Ketiga, dalam keyakinan Syiah, otoritas tertinggi berada di tangan Imam Maksum yang sedang dalam kondisi ghaybah. Marja’iyyah, yang dibangun di atas pilar metodologi Ushuli, berfungsi sebagai otoritas pengganti (niyabah) yang mengisi kekosongan kepemimpinan dalam bidang hukum dan keagamaan. Otoritas marja’ tidak bersifat sakral, tetapi berasal dari kealiman, kapasitas keilmuannya, dan penguasaannya terhadap metodologi ijtihad Ushuli.

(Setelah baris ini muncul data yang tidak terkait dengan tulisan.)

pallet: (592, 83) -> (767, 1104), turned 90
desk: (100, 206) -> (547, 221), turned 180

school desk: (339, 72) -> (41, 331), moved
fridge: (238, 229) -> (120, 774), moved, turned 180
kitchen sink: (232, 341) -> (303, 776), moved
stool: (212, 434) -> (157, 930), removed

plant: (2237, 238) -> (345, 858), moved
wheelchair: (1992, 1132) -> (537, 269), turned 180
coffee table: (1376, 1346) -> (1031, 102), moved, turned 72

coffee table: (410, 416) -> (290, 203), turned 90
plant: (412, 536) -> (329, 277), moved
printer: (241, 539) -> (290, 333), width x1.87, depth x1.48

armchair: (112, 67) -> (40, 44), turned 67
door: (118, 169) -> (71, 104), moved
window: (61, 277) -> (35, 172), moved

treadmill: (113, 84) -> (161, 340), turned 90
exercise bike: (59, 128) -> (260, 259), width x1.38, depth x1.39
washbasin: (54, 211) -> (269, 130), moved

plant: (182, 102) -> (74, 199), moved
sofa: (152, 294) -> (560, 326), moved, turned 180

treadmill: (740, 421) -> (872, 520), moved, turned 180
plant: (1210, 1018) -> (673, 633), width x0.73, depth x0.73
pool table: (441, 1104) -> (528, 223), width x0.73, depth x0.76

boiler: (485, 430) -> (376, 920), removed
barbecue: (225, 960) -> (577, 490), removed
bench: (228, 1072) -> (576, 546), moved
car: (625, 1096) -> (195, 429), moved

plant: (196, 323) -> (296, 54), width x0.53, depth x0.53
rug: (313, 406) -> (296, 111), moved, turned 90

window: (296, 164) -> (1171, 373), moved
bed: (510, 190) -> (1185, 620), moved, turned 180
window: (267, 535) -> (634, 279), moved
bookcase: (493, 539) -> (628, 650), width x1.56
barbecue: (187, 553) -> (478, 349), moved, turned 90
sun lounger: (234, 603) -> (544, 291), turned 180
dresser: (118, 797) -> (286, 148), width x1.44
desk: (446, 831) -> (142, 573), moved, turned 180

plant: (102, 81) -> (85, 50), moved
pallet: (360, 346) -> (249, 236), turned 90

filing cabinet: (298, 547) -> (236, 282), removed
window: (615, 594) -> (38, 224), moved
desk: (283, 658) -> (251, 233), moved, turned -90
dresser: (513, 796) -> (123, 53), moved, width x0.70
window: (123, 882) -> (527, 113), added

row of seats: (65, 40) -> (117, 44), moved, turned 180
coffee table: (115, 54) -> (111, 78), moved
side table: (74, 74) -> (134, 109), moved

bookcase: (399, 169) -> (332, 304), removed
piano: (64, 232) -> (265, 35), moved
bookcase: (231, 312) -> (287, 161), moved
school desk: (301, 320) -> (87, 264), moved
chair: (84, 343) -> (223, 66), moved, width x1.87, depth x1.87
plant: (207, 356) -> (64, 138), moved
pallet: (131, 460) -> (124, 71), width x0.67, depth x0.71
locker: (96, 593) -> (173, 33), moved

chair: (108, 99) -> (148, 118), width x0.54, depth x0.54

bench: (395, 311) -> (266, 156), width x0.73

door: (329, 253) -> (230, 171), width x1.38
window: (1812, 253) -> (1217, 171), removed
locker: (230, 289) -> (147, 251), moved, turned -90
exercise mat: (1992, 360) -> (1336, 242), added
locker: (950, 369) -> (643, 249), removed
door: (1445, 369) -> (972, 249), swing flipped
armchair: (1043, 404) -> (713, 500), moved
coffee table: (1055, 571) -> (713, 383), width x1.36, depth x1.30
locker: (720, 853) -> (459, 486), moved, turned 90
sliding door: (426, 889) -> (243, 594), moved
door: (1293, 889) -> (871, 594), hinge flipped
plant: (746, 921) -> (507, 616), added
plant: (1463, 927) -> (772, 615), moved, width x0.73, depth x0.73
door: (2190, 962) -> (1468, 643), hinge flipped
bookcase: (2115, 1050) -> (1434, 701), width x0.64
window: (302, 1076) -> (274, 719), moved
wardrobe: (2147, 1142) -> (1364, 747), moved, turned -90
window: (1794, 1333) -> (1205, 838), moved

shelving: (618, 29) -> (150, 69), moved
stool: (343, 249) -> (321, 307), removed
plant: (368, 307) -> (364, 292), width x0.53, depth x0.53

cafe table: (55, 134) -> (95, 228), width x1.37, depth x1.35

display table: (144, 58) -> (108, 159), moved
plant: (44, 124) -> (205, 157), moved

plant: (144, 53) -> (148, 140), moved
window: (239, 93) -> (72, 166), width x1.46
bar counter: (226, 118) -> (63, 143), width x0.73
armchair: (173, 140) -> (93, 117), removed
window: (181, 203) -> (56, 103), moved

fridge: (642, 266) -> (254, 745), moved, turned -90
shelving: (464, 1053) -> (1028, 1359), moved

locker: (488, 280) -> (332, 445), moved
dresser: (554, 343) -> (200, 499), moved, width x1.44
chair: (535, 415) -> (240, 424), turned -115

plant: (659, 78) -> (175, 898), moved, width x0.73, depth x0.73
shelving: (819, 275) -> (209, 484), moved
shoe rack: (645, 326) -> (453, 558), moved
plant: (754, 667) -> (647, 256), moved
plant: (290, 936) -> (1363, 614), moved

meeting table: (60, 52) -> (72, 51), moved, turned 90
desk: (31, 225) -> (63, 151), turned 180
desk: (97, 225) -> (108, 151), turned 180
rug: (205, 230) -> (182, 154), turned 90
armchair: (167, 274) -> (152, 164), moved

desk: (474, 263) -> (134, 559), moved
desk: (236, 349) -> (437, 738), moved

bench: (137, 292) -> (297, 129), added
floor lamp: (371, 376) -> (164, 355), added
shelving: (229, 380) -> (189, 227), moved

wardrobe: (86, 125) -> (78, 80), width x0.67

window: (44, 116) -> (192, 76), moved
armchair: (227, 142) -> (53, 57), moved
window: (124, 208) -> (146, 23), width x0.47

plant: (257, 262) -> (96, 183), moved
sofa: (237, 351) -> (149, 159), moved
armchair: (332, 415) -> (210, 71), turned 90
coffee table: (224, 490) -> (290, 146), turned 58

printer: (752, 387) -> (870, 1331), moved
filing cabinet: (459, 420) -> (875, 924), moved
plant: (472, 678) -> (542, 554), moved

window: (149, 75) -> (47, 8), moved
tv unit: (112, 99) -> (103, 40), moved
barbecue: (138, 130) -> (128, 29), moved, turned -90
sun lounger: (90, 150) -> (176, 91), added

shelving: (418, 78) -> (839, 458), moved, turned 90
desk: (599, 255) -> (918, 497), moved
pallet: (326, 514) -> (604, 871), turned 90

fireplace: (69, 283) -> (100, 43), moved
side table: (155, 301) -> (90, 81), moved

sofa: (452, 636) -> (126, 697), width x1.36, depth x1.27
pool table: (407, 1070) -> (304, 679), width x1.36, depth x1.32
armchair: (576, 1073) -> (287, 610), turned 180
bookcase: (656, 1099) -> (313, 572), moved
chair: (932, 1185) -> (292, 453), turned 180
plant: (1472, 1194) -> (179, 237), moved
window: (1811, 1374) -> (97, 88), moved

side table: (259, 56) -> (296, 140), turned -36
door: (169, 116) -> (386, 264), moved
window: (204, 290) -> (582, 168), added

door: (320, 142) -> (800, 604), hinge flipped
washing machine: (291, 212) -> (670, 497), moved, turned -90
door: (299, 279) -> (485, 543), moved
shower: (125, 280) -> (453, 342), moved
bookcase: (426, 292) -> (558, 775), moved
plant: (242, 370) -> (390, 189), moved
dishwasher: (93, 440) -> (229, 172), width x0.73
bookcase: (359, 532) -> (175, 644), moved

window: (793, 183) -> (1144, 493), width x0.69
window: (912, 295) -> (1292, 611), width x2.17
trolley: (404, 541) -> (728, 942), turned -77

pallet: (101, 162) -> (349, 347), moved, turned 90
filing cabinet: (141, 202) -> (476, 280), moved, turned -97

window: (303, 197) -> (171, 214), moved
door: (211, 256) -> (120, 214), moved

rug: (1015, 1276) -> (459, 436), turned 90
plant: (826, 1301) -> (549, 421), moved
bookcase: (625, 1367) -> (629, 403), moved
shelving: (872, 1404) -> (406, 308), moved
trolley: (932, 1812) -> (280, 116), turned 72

Situasi Kontemporer Pemikiran Ushuli saat ini mendominasi hawzah ilmiah Syiah,sementara pengaruh Akhbari hanya bertahan dalam bentuk minoritas yang terpencar tanpa pengaruh signifikan dalam perkembangan fikih kontemporer. Kemenangan mazhab Ushuli merupakan prasyarat intelektual bagi lahirnya institusi Marja’iyyah yang terstruktur. Melalui kewajiban bertaqlid bagi orang awam, mazhab ini membangun sebuah piramida otoritas keagamaan yang jelas, dengan seorang Marja’ di puncaknya, yang berfungsi sebagai pemandu praktik keagamaan komunitas Syiah sambil menunggu kembalinya Imam Mahdi.
Dari sini dapat diketahui bahwa konsep otoritas yang diinovasi oleh Imam Khomeini merupakan bagian dari dinamika intelektual di kalangan ushuliyun.